Marinello moved to dismiss the Complaint in its entirety, pursuant to Rule 12(b)(6), arguing that a general release provision in the Agreement barred WSP’s claims.
Applying New York law, the Court held that the express language of the Agreement established that WSP released “any and all claims, known and unknown, asserted or unasserted” that WSP had or may have had as of the February 28, 2013 execution of the Agreement. Thus, the release barred WSP not only from bringing claims that were in existence on February 28th, but also barred claims that had not yet been discovered.
The Court held that because WSP’s claims for breach of contract, misappropriation of trade secrets, and conversion did not arise until after the Agreement’s execution, those claims were not barred by the release. However, the Court held that WSP’s claims for defamation and an accounting were barred by the release provision, and dismissed the same.
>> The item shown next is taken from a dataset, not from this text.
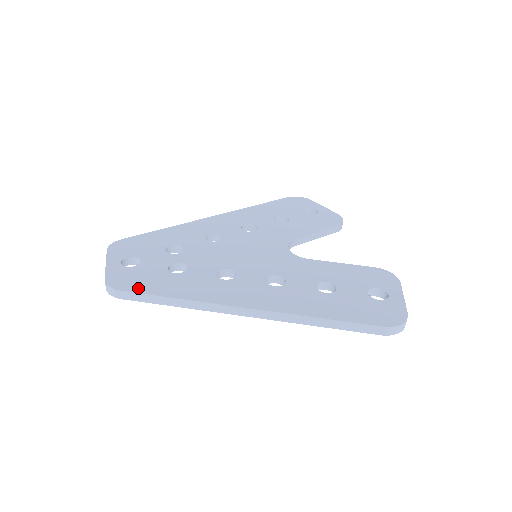
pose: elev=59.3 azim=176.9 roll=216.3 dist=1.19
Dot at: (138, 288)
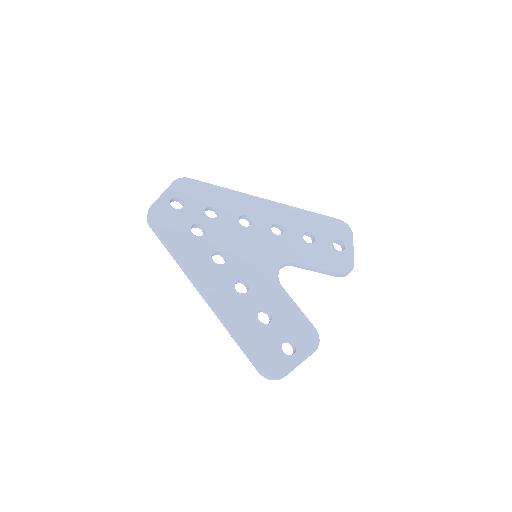
Dot at: (161, 229)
Concerning the breach of contract claim, the Court noted that although Marinello may have accessed the confidential information prior to execution of the Agreement, the Complaint alleged ongoing conduct that specifically violated the Agreement, namely that he retained WSP’s confidential information and shared it with his new employer. Thus, the Court found that the Complaint sufficiently alleged a breach of contract claim.
For the same reasons, the Court found that the Complaint plausibly alleged that Marinello misappropriated trade secrets. The Court noted that WSP’s claim is not premised merely on Marinello’s alleged improper access of company information during his employment at WSP, but also his subsequent ongoing misuse of this information. As such, WSP’s misappropriation claim was not barred by the Agreement’s release provision.
Concerning Plaintiff’s conversion claim based upon Marinello’s failure to return various electronics equipment, the Court noted that “a conversion does not occur until after a demand and refusal to return the property” where the original possession is lawful, and this plaintiff had no conversion claim until June 2013, when defendant allegedly refused plaintiff’s demand. As such, the Court held that WSP’s arose after the execution of the Agreement and was not barred by the release provision.
In dismissing WSP’s defamation claim, the Court held that because the Complaint does not identify any statements that postdate the Agreement’s execution (Feb. 28th), plaintiff’s defamation claim is barred by the release. Notwithstanding the release, the Court held that the majority of WSP’s defamation claim would be dismissed due to the failure to allege actionable statements of defamation.
Likewise, the Court dismissed Plaintiff’s claim for an accounting, because the Complaint set forth no allegations that established a fiduciary relationship between WSP and defendant Marinello. Instead, the Court found that the Complaint merely alleged a typical employer-employee relationship. Furthermore, the Court found that the Complaint did not contain allegations that could support a conclusion that WSP lacked adequate remedies at law.
In light of the WSP decision, employers should be wary of including release provisions in an employee separation agreement in favor of the employee, especially such provisions which bar claims that have yet to be discovered by the employer. For employers looking to safeguard confidential information or trade secrets, it is recommended that release provisions by the employer in favor of the employee be omitted.